As one embodiment of the present of invention, can adopt a pair of other training patterns to train.

As one embodiment of the present of invention, characteristic sequence mapping block 300 can adopt EM algorithm training gauss hybrid models, and with the gauss hybrid models average as each coordinate origin.

As an alternate embodiments of the present invention, characteristic sequence mapping block 300 can adopt the VQ algorithm, selects the initial point of VQ code book as each coordinate system for use.

As an alternate embodiments of the present invention, this system also comprises model memory module 600, is used to preserve the speaker model storehouse that training module 400 is set up, and offers identification module 500.

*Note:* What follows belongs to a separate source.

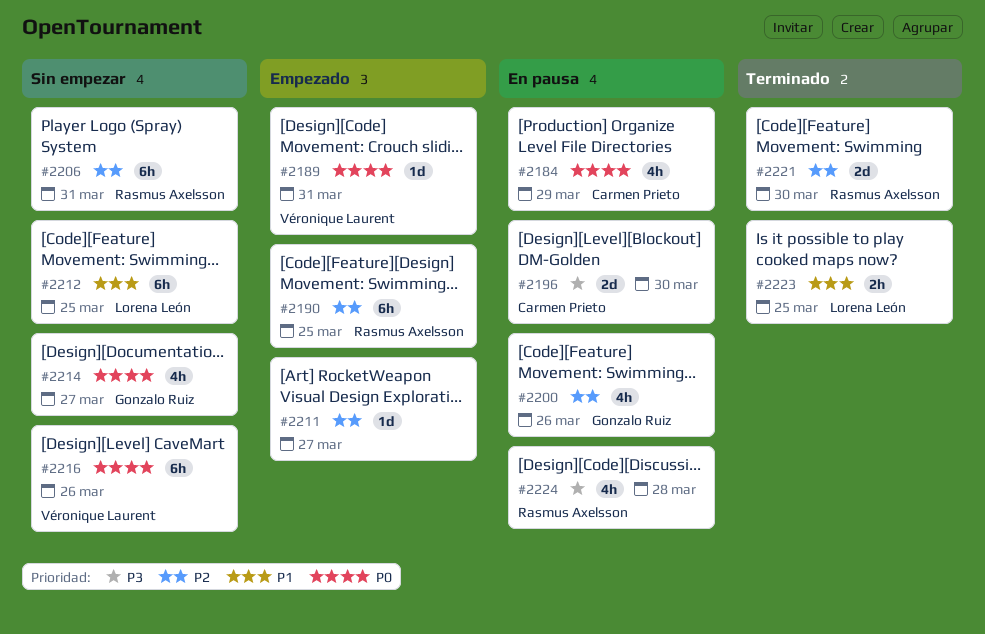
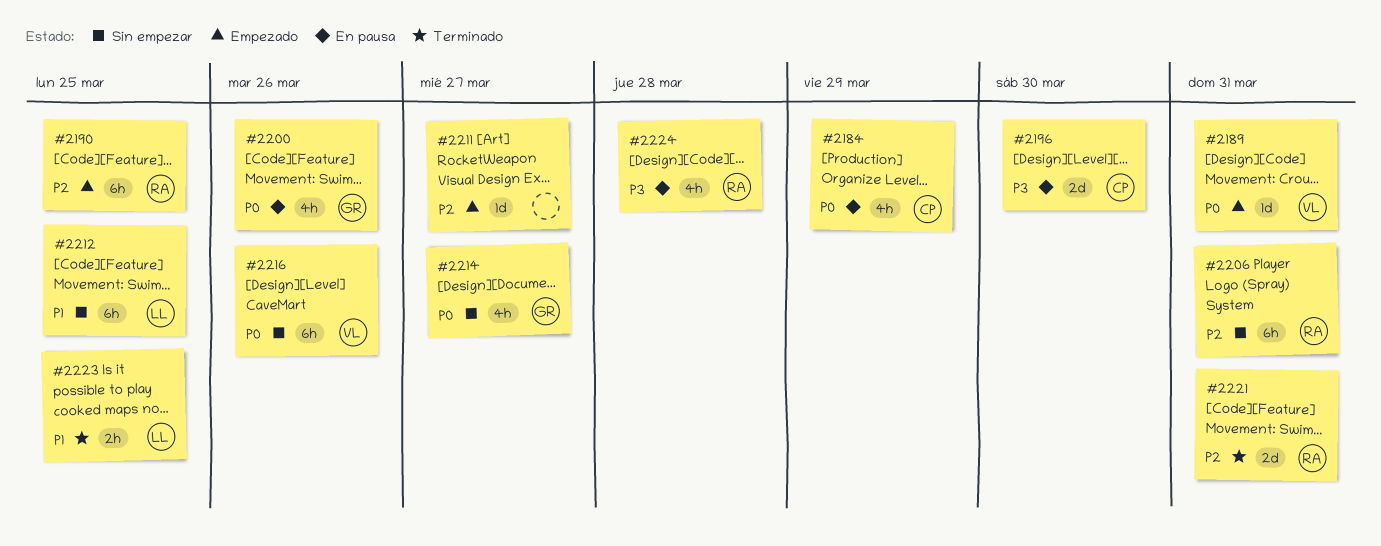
#2200, priority: P2 -> P0
#2221, due: Mar 30 -> Mar 31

Although illustrated and described embodiments of the invention, for the ordinary skill in the art, be appreciated that without departing from the principles and spirit of the present invention and can carry out multiple variation, modification, replacement and modification that scope of the present invention is by claims and be equal to and limit to these embodiment.

Claims

1, a kind of method for distinguishing speek person based on multi-coordinate sequence kernel is characterized in that, may further comprise the steps:

Training stage:

Training utterance is carried out pre-service;

From pretreated training utterance, extract feature vector sequence;

Cognitive phase:

Recognizing voice is carried out pre-service;

From pretreated voice, extract feature vector sequence;

2, the method for distinguishing speek person based on multi-coordinate sequence kernel as claimed in claim 1 is characterized in that, adopts a pair of other training patterns to train.

3, the method for distinguishing speek person based on multi-coordinate sequence kernel as claimed in claim 1 is characterized in that, describedly selects the multi-coordinate initial point to comprise in space of feature vectors:

4, the method for distinguishing speek person based on multi-coordinate sequence kernel as claimed in claim 1 is characterized in that, describedly selects the multi-coordinate initial point to comprise in space of feature vectors:

5, a kind of Speaker Recognition System based on the multi-coordinate sequence kernel is characterized in that, comprises voice pretreatment module, characteristic extracting module, characteristic sequence mapping block, training module and identification module,

6, the Speaker Recognition System based on the multi-coordinate sequence kernel as claimed in claim 5 is characterized in that, adopts a pair of other training patterns to train.

7, the Speaker Recognition System based on the multi-coordinate sequence kernel as claimed in claim 5 is characterized in that, described characteristic sequence mapping block adopts EM algorithm training gauss hybrid models, and with the gauss hybrid models average as each coordinate origin.

8, the Speaker Recognition System based on the multi-coordinate sequence kernel as claimed in claim 5 is characterized in that, described characteristic sequence mapping block adopts the VQ algorithm, selects the initial point of VQ code book as each coordinate system for use.

9, the Speaker Recognition System based on the multi-coordinate sequence kernel as claimed in claim 5 is characterized in that, also comprises the model memory module, is used to preserve the speaker model storehouse that training module is set up, and offers identification module.